Maybe if the advantage of the tempest architecture is it's low latency and guaranteed operation time, it could be useful for VR, and not just the 3d audio aspect. The tracking processing have critical latency, in fact I can't think of anything in gaming where low latency and guaranteed deadline of operation is more important.
If the resource is accessible at a very low latency, this could be potentially useful. Generally the CPU cores have promised the lowest latency, with even Jaguar being cited as potentially going below 1ms in Sony's audio presentation.
If there is some element of cost to maintaining that latency, such as requiring isolating the audio workload on an underutilized CPU, perhaps a consistently low-latency and dedicated engine can help.
Whether Tempest can offer that to the developer may depend on how it is configured, and whether some of the latency-adders in the PS4 still exist. The DSP in the PS4 had a secure API that added latency, for example.

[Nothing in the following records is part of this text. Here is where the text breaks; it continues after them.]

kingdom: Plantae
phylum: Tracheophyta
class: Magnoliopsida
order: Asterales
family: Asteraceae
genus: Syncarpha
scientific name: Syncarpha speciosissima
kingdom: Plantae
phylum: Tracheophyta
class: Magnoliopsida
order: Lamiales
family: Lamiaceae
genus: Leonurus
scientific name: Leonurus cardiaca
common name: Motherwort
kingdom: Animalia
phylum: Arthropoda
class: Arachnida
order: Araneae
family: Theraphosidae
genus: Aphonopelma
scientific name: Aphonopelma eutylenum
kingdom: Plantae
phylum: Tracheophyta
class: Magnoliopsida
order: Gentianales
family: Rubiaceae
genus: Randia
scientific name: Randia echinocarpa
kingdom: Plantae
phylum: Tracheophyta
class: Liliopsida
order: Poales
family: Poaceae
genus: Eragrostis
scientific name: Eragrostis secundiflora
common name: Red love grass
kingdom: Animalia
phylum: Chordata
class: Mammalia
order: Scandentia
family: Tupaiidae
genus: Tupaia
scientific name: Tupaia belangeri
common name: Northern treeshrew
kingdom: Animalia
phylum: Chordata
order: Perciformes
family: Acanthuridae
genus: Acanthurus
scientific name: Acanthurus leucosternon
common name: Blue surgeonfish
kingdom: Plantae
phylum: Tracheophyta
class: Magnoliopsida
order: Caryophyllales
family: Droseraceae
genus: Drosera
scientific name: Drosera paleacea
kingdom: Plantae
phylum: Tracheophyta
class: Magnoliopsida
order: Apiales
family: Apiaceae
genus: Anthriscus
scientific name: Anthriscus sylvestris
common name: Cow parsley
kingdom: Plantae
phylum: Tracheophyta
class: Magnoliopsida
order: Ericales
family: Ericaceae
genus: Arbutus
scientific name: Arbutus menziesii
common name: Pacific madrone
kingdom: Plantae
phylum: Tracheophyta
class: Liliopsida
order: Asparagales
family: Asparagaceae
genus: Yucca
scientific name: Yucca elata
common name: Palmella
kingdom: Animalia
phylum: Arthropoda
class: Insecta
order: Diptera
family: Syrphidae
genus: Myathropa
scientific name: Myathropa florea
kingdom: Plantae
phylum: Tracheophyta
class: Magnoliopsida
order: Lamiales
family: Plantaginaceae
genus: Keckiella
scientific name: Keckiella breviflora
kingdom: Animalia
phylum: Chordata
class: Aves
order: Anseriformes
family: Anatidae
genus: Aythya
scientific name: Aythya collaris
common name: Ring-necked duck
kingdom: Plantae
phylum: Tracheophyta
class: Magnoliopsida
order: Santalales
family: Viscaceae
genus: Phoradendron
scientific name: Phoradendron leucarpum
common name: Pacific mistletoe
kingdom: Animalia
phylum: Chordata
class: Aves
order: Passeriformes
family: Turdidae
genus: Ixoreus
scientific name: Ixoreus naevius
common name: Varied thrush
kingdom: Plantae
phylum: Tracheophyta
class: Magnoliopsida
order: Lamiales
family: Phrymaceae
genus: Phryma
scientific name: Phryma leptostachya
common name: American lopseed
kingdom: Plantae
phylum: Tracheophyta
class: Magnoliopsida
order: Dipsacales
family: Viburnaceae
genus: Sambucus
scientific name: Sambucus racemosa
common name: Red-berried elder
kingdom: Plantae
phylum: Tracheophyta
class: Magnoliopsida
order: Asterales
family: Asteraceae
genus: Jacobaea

So when Cerny explains that the RDNA2 Compute Unit is approx 60% bigger than the GCN CU, is that extra size only due to the Ray Tracing addition, or is there other stuff adding to that increase in transistor number?
The comparison was between RDNA2 CU and a PS4-era Sea Islands GCN CU. GCN had steady growth in features every generation even before the bump to RDNA, and RDNA2 presumably grows the footprint of RDNA.
As an example of growth between GCN generations, Vega touted an extra 3.9 billion transistors over Fiji as a result of extra features and resources. The largest single consumer of that was apparently dedicated to implementation changes needed to increase clock speed.
https://www.anandtech.com/show/11717/the-amd-radeon-rx-vega-64-and-56-review/2
"Talking to AMD’s engineers, what especially surprised me is where the bulk of those transistors went; the single largest consumer of the additional 3.9B transistors was spent on designing the chip to clock much higher than Fiji."
Does anyone know what extra space that RT cores take up on the CU?
I'm trying to see what Cerny was getting at when he said that the 36 CUs in the GPU were the equivalent of 58 GCN Cu's. Is he saying that performance wise it's the equivalent of 58 GCN Cu's, or is just from a size point if view?
I'm sure someone knows the cost of the RT hardware, but nothing is public.
The comparison was just in terms of transistor count, to better explain why the CU count alone wasn't an accurate measure of how the GPU had grown. Cerny indicated performance depends on more things than CU count and TFLOPS, and indicated the new architecture could do more than those single numbers would indicate. He didn't commit to a specific amount of improvement.